One day he had the idea of opening a private school; it was a strike against the official system of education, which aimed to initiate children into the ignoble trickery of a society in decay. The system was an insult to the charmed, innocent dreams of childhood. For a long time Urfy had felt that if he ever did have something to say, he’d say it to children; he had no use for adults. So he lost no time putting his plan into action. With the consent of his mother, who would be assisting him, he freed up a room of their small basement lodgings, furnished it with a few benches and a blackboard, and then — to add a touch of seriousness to the enterprise — had a local painter make a majestic sign, which he hung above the door of the building. A handful of neighborhood families, tempted by the proximity of this hallowed hall of science (and even more so by the modest fee), enrolled their children before the paint on the sign was dry. And then something extraordinary happened. Against all expectations, the children manifestly adored their schoolmaster; they would kill their own parents before relinquishing their seats in this unlikely school. The parents — good, simple people who’d never imagined their offspring would exhibit such hunger for learning — were stunned.
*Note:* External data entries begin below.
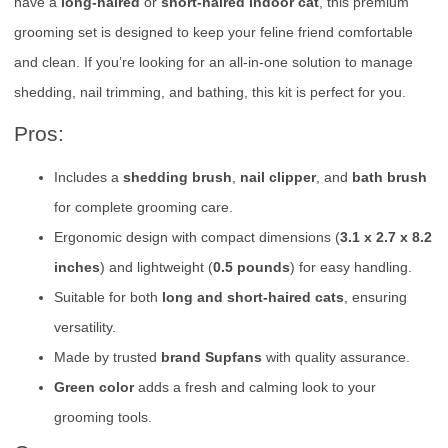
have a
long-haired
or
short-haired indoor cat
, this premium
grooming set is designed to keep your feline friend comfortable
and clean. If you’re looking for an all-in-one solution to manage
shedding, nail trimming, and bathing, this kit is perfect for you.
Pros:
Includes a
shedding brush
,
nail clipper
, and
bath brush
for complete grooming care.
Ergonomic design with compact dimensions (
3.1 x 2.7 x 8.2
inches
) and lightweight (
0.5 pounds
) for easy handling.
Suitable for both
long and short-haired cats
, ensuring
versatility.
Made by trusted
brand Supfans
with quality assurance.
Green color
adds a fresh and calming look to your
grooming tools.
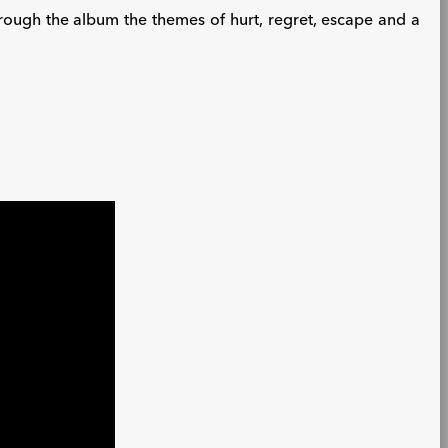
through the album the themes of hurt, regret, escape and a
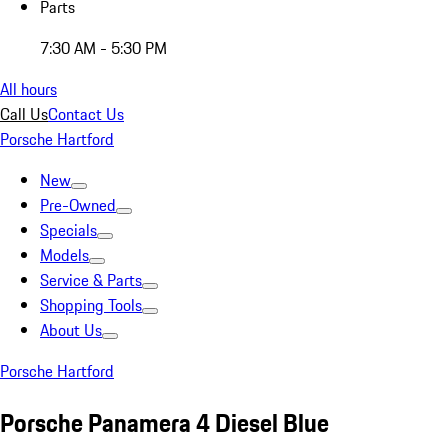
Parts
7:30 AM - 5:30 PM
All hours
Call Us
Contact Us
Porsche Hartford
New
Pre-Owned
Specials
Models
Service & Parts
Shopping Tools
About Us
Porsche Hartford
Porsche Panamera 4 Diesel Blue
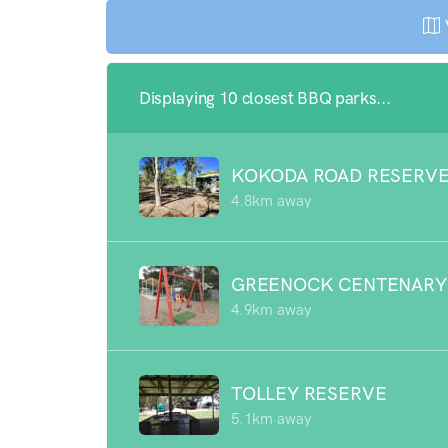
Displaying 10 closest BBQ parks...
KOKODA ROAD RESERV
4.8km away
GREENOCK CENTENARY
4.9km away
TOLLEY RESERVE
5.1km away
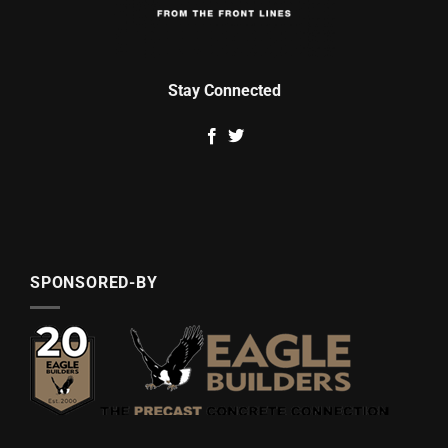
Stay Connected
SPONSORED-BY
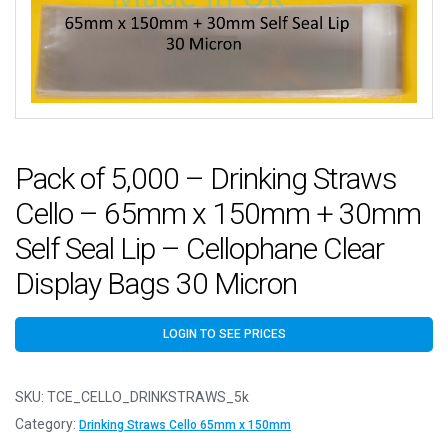
Pack of 5,000 – Drinking Straws
Cello – 65mm x 150mm + 30mm
Self Seal Lip – Cellophane Clear
Display Bags 30 Micron
LOGIN TO SEE PRICES
SKU:
TCE_CELLO_DRINKSTRAWS_5k
Category:
Drinking Straws Cello 65mm x 150mm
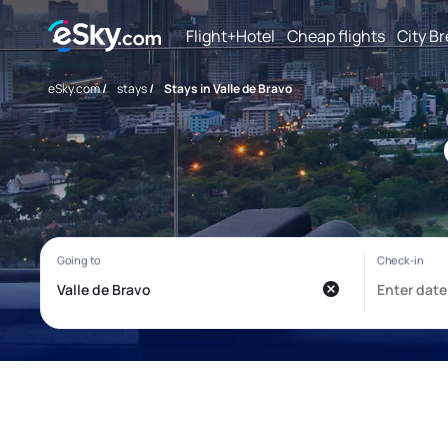
Flight+Hotel
Cheap flights
City B
eSky.com
/
stays
/
Stays in Valle de Bravo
What they didn’t understand was that at school their children inhabited an anarchic world that was perfectly to their liking, and that Urfy — despite his bald head and thick steel-rimmed glasses — was a dangerous practical joker. He spoke to his charges in a language that openly contradicted the language of adults. He inculcated them with a single principle: to know that everything grown-ups told them was false and that they should ignore it. So his classroom became a breeding ground for a generation of skeptics who honored no authority. Urfy was sometimes stunned by the unorthodox pronouncements that sprang to the children’s lips.